## WHAT THE TASK ASKS
Copy the items below word for word, but only the part that opens with the line containing "pose: elev=294.0 azim=16.7" and closes with the line containing "Dot at: (318, 381)", both of those lines included.

## PROVIDED RECORDS
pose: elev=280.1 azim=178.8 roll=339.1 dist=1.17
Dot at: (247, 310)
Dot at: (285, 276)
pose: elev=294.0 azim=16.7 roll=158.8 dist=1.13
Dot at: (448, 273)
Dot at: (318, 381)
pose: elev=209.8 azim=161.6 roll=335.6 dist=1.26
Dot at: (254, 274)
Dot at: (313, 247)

==

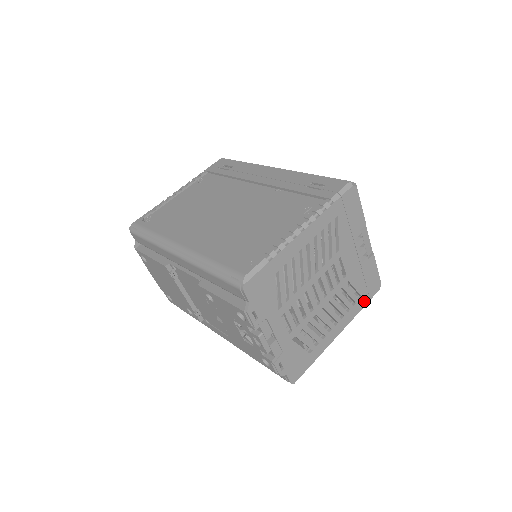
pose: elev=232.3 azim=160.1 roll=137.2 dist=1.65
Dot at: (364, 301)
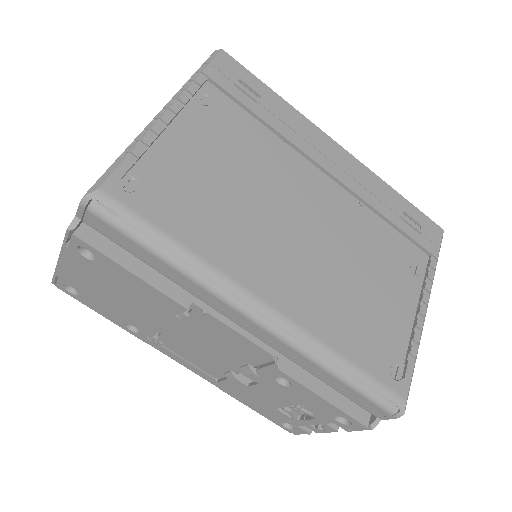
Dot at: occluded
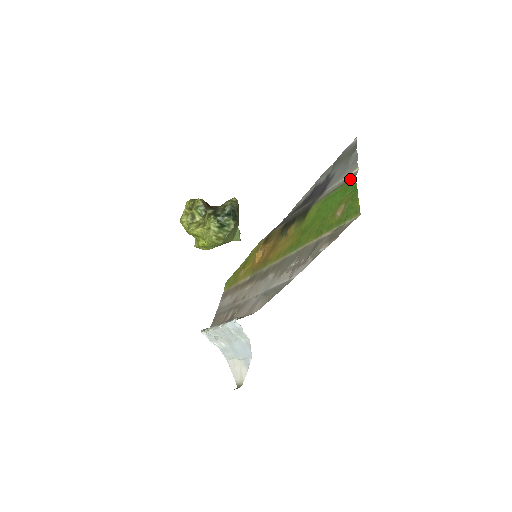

---

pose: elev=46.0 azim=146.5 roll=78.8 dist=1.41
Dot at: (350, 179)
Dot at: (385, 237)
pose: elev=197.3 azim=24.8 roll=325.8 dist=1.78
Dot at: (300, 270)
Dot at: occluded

## PROBLEM SOLUTION
pose: elev=294.0 azim=16.7 roll=158.8 dist=1.13
Dot at: (448, 273)
Dot at: (318, 381)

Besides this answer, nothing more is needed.